The couple raised Wincie’s two biological daughters from the ages of 10 and 12. The younger daughter, Teresa, who is now 45, has five children, the youngest of whom are still minors. The girls’ father is deceased and Teresa’s husband of six years is in active duty in the Air Force. If something were to happen to Teresa, she wants Wincie and Becky to adopt her 16 and 17-year-old children.

Teresa works with autistic children, many of whom come from dysfunctional homes.  She says it breaks her heart to see what a child goes through when he or she doesn’t have a stable, loving home environment like she grew up in with Wincie and Becky.  She is very hurt that the state of Arkansas would deny her the right to determine who her children are adopted by if something happens to her.

 

Curtis Chatham and Shane Frazier

Curtis Chatham and Shane Frazier
Shane (left) and Curtis

Curtis Chatham, 38, works as a speech therapist and lives in Little Rock with his partner of seven years, Shane Frazier, 35, a hospital administrator. Curtis and Shane have talked about adopting a child for some time, and they say they started talking about it more seriously after a private child placement organization visited their church and talked to the congregation about the need for good homes for the many children in need in Arkansas.  

After that, the couple visited the DHS website and found a child they wanted to adopt, a boy whose four siblings had all been adopted but he hadn’t been placed because, at age 12, he was a little older than the others.  Curtis and Shane prayed together and talked about it for a few days, and then made plans to go into the DHS office to start the process for adoption the day after the election, hoping that Act 1 wouldn’t pass.

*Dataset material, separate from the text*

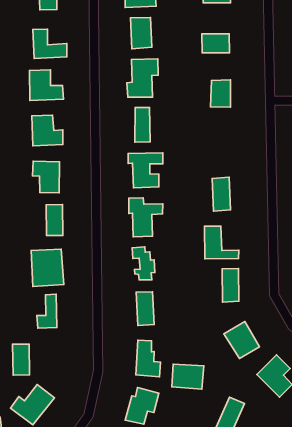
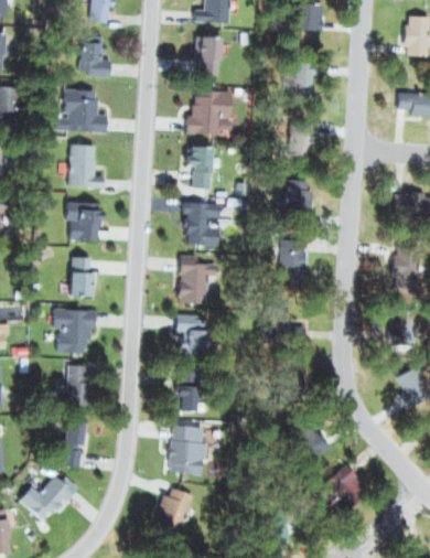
building: none -> [284,183,307,223]
building: [13,344,29,375] -> [66,427,88,465]
building: [172,364,204,389] -> none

In addition to wanting to adopt a child of their own, Shane’s sister has a daughter with special needs.  If something were to happen to her, Shane’s sister would want either Curtis and Shane or her and Shane’s other sister – who is a lesbian living with her partner - to adopt her.

 

Kaytee Wright and Alan Leveritt

Kaytee Wright is 40 years old and lives on a farm in Cabot with her partner of five years, Alan Leveritt.  Kaytee helps Alan raise his 8-year-old daughter from his previous marriage, of whom he has joint custody.  Kaytee is a personal children’s sports performance coach and has worked with children through various organizations, including camps for special needs children, summer activity camps, sports performance camps, and church activities.  Together she and Alan are also providing a home and financial assistance to a mother and her two young children through a Little Rock shelter for the working homeless.

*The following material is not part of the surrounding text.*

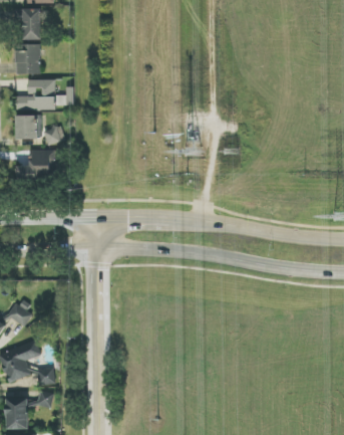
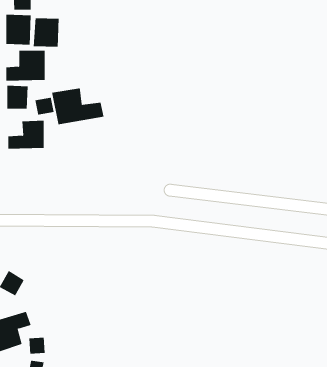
building: none -> [33,18,59,48]
building: none -> [52,88,104,125]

Kaytee was adopted from state care when she was just 4 weeks old, and her older brother was adopted from state care two years earlier, when he was 6 weeks old.  Kaytee's parents had waited eight years to adopt through the state system.  Kaytee credits her parents with giving her a wonderful model for parenting, and she feels very strongly that good homes should be provided to children in the state system.  Kaytee and Alan host and assist children with special needs.  Kaytee would like to adopt a child but cannot because she and Alan aren’t married.

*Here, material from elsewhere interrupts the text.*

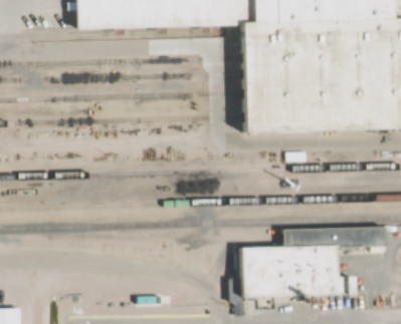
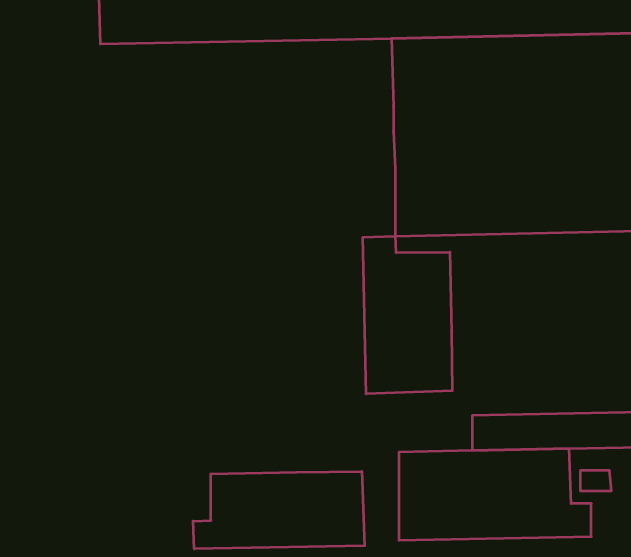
building: none -> [363,236,452,394]
building: none -> [193,471,365,549]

Prior to Act 1 passing, Kaytee had been in contact with DHS about being a foster parent.  She was ready to take the mandatory parenting classes for potential foster parents, but eventually she was told that because Act 1 passed, she could not take the classes. 

Kaytee was married once for three years and Alan has been married twice, for 19 years the first time and for five years the second time, and he does not want to marry again.  Kaytee doesn’t want to have to choose between the life she has built with Alan and his daughter and giving other children a loving home.